Text provided -
○ ○ ○ ○ ○ ○ ○

Last but not least, the end parameter of LET returns the variable **_out** to the spreadsheet.

## In summary

We have seen how to calculate rolling sum in Excel (and much more).

We walked through the function **pd.rolling.aggregate **which returns a single-column array of rolling aggregates over a set of windows of parameterized size.

We walked through the function **pd.rolling.aggregates**, which uses **pd.rolling.aggregate** to return an array of several sets of rolling aggregations of varying window sizes.

I hope these functions will be of use to you, and if not the functions themselves, then I hope the approach to solving this problem has shown you a few of the ways you can use lambda in Excel to create simple interfaces (functions) for calculations which would otherwise take several steps.

By saving these steps as a lambda function that we trust, we can be sure that they are being applied in the same way every time we use the function.

○ ○ ○ ○ ○ ○ ○

Data records:
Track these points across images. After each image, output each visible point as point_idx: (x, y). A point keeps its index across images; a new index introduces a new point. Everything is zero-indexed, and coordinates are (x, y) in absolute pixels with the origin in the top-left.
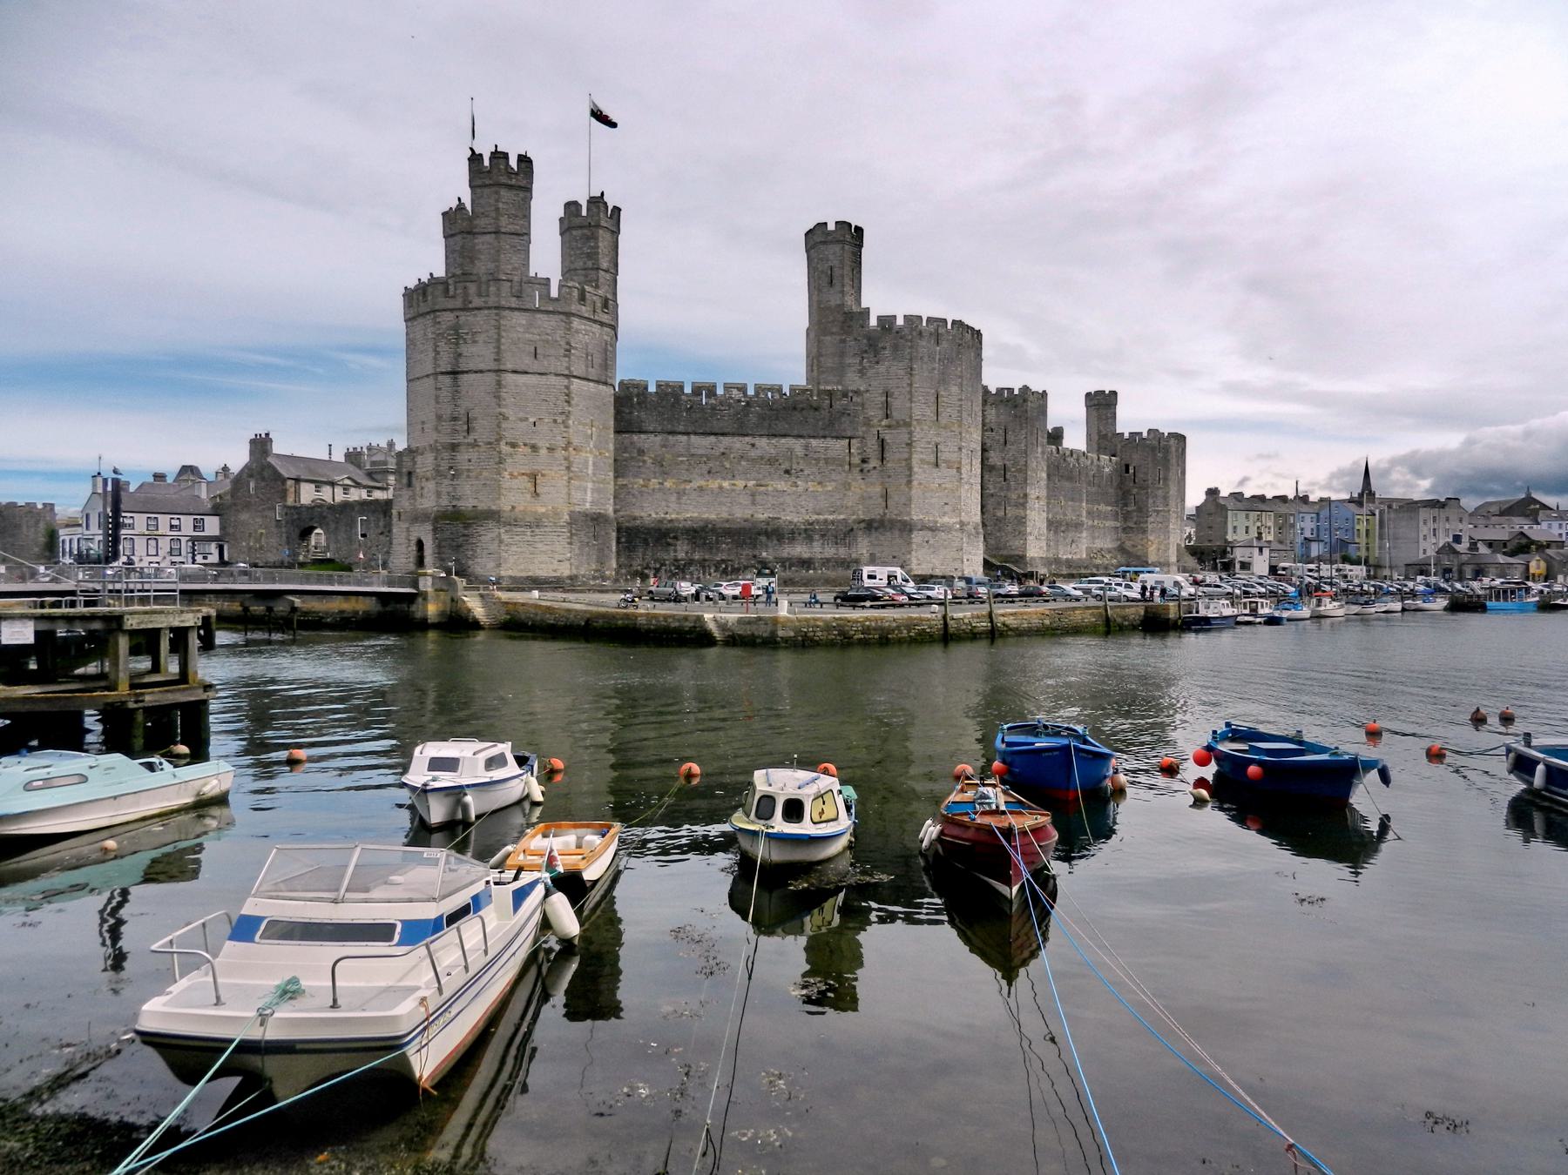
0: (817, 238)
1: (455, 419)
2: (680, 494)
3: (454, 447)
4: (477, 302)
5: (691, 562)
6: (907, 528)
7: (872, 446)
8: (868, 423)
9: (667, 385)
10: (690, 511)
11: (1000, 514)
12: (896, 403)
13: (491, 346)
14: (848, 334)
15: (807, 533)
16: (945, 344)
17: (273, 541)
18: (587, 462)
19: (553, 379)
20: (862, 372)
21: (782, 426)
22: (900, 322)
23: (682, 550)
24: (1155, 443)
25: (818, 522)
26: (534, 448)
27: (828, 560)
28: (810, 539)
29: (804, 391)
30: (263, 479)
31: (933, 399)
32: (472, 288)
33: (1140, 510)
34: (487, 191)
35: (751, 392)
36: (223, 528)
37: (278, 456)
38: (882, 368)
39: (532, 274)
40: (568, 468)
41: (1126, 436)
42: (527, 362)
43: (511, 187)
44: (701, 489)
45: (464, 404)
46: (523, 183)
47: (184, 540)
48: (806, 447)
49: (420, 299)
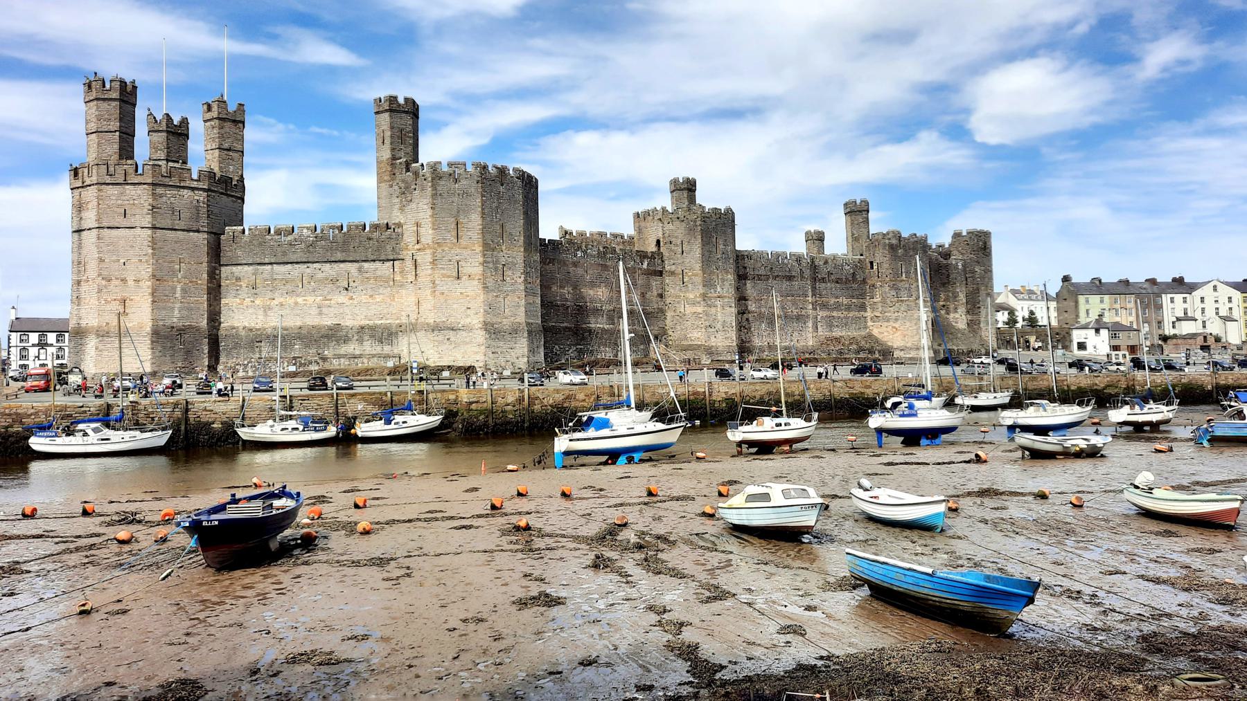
2: (267, 309)
7: (409, 264)
12: (422, 231)
18: (174, 289)
19: (138, 231)
20: (402, 209)
28: (361, 341)
31: (454, 226)
45: (84, 252)
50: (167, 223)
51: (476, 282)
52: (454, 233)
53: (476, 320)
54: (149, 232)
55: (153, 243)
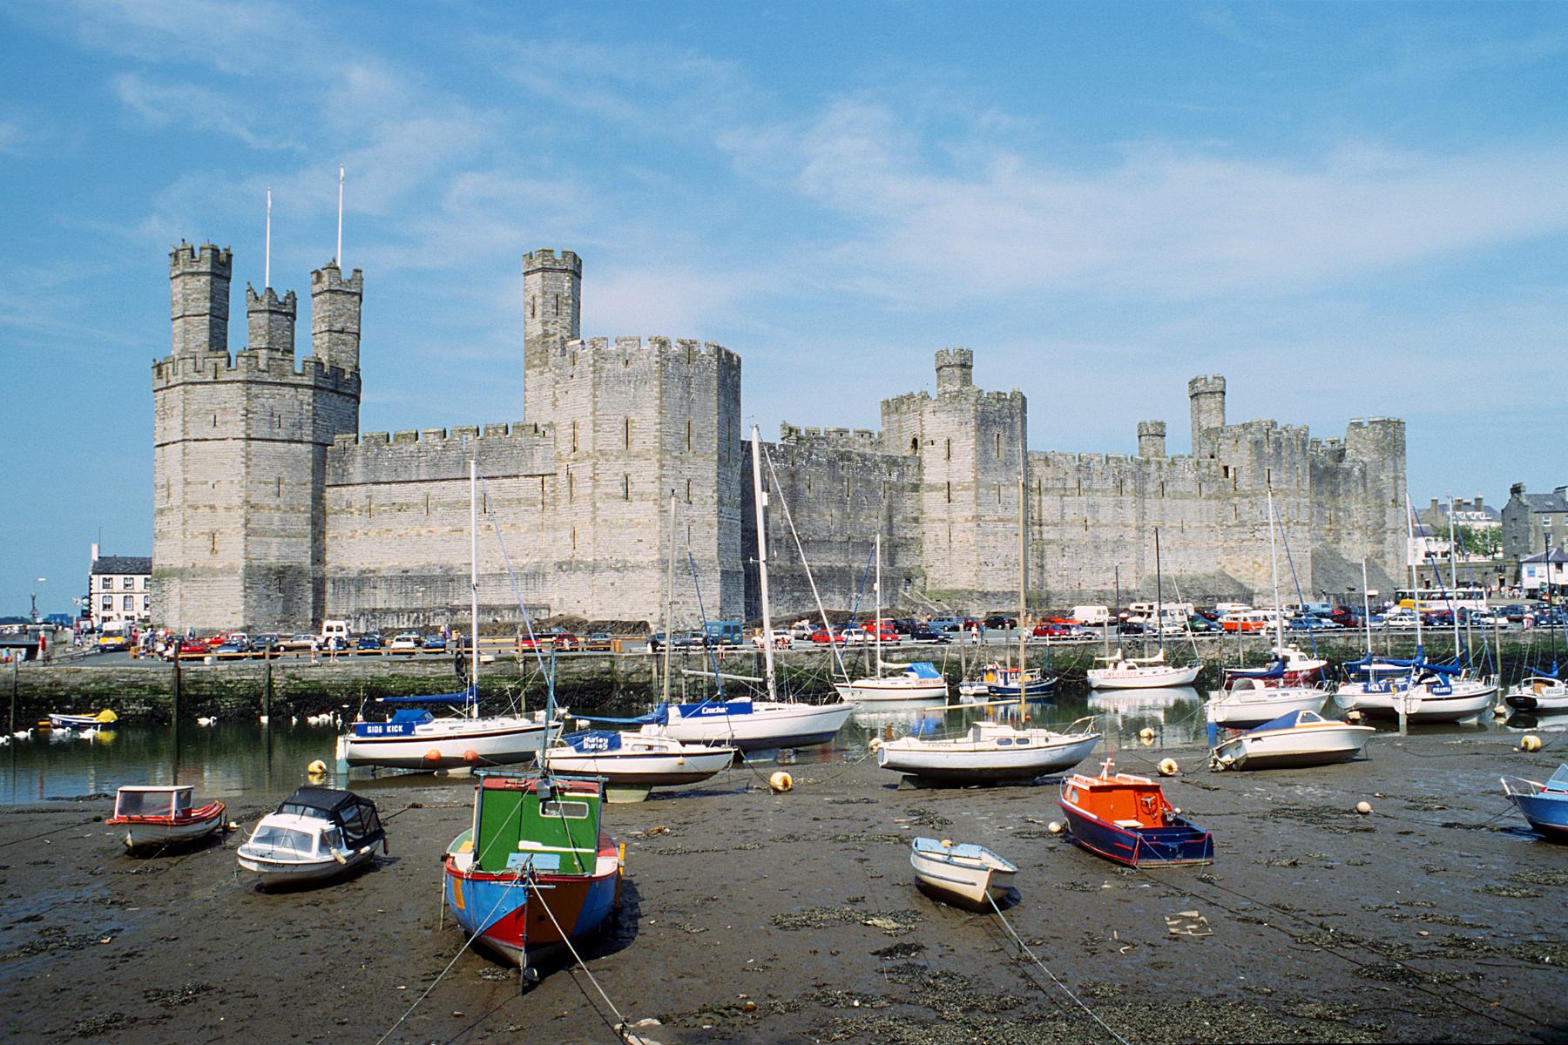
3: (161, 511)
8: (559, 458)
12: (580, 434)
26: (212, 507)
31: (622, 426)
43: (193, 274)
48: (499, 488)
50: (264, 431)
54: (242, 444)
55: (247, 457)
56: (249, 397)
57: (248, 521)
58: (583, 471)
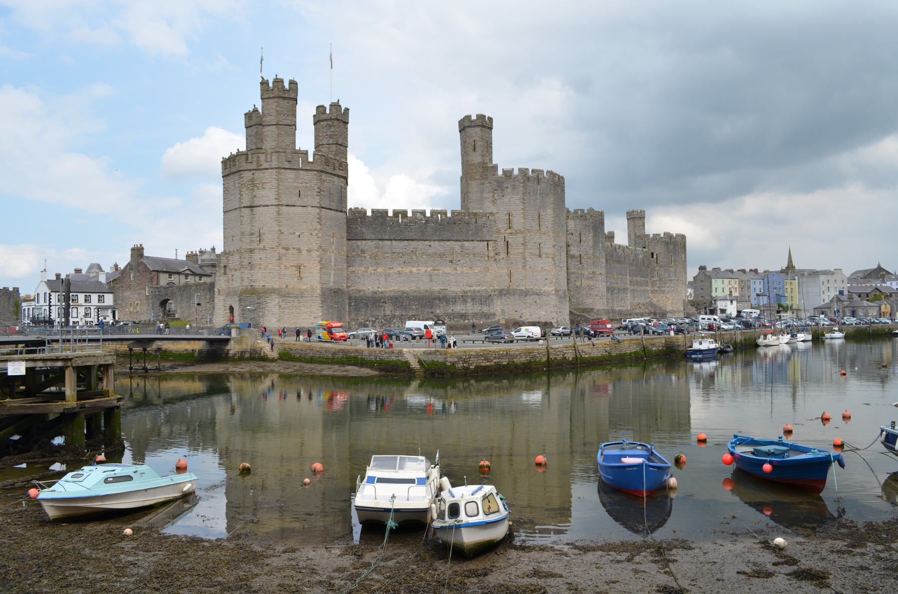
0: (465, 125)
1: (252, 234)
2: (387, 276)
3: (251, 251)
4: (265, 165)
5: (394, 317)
6: (526, 293)
7: (501, 245)
8: (498, 231)
9: (378, 211)
10: (392, 287)
11: (578, 284)
12: (514, 220)
13: (274, 192)
14: (486, 179)
15: (464, 298)
16: (543, 185)
17: (145, 308)
18: (331, 258)
19: (310, 209)
20: (494, 202)
21: (447, 235)
22: (516, 172)
23: (388, 310)
24: (668, 240)
25: (470, 291)
27: (477, 314)
29: (459, 214)
30: (139, 271)
31: (537, 217)
32: (262, 157)
33: (661, 280)
34: (271, 101)
35: (428, 214)
36: (115, 301)
37: (147, 257)
38: (506, 199)
39: (297, 148)
40: (320, 262)
41: (651, 236)
42: (295, 200)
43: (284, 98)
44: (399, 272)
46: (292, 95)
47: (92, 308)
48: (462, 247)
49: (232, 166)
51: (550, 260)
52: (537, 222)
53: (550, 288)
54: (318, 211)
56: (322, 181)
57: (321, 259)
58: (516, 241)
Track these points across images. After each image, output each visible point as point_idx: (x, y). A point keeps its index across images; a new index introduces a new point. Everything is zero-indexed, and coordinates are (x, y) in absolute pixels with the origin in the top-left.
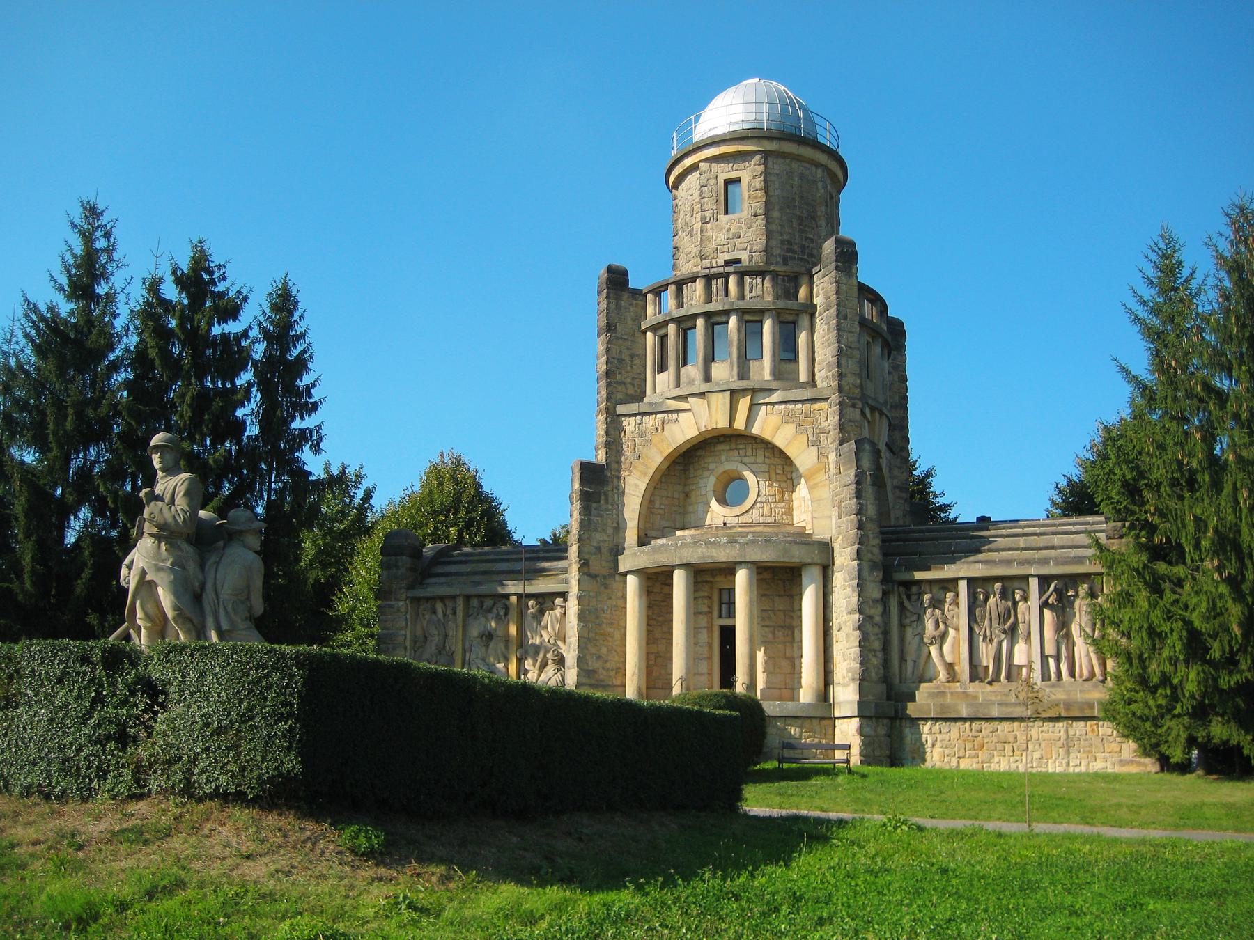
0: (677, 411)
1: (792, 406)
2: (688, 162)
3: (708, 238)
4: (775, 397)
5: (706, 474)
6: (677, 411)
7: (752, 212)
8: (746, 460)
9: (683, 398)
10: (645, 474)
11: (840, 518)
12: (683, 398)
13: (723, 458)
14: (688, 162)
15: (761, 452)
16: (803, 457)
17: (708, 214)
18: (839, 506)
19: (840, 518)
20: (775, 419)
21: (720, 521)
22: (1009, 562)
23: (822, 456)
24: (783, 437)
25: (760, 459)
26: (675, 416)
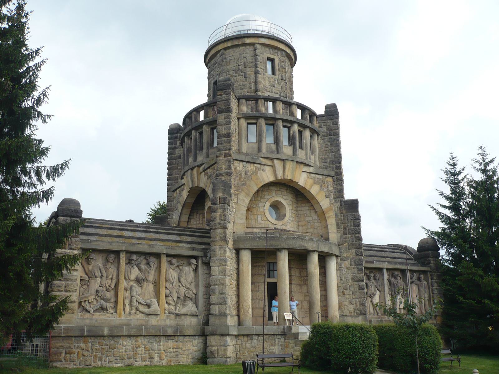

○ ○ ○ ○ ○ ○ ○

Problems to solve -
1: In the text on rolling sums in Excel, what does the end parameter of LET return to the spreadsheet?
2: List every function that the text on rolling sums in Excel refers to by its specific name.

Solution list -
1: The variable _out.

2: LET, pd.rolling.aggregate, pd.rolling.aggregates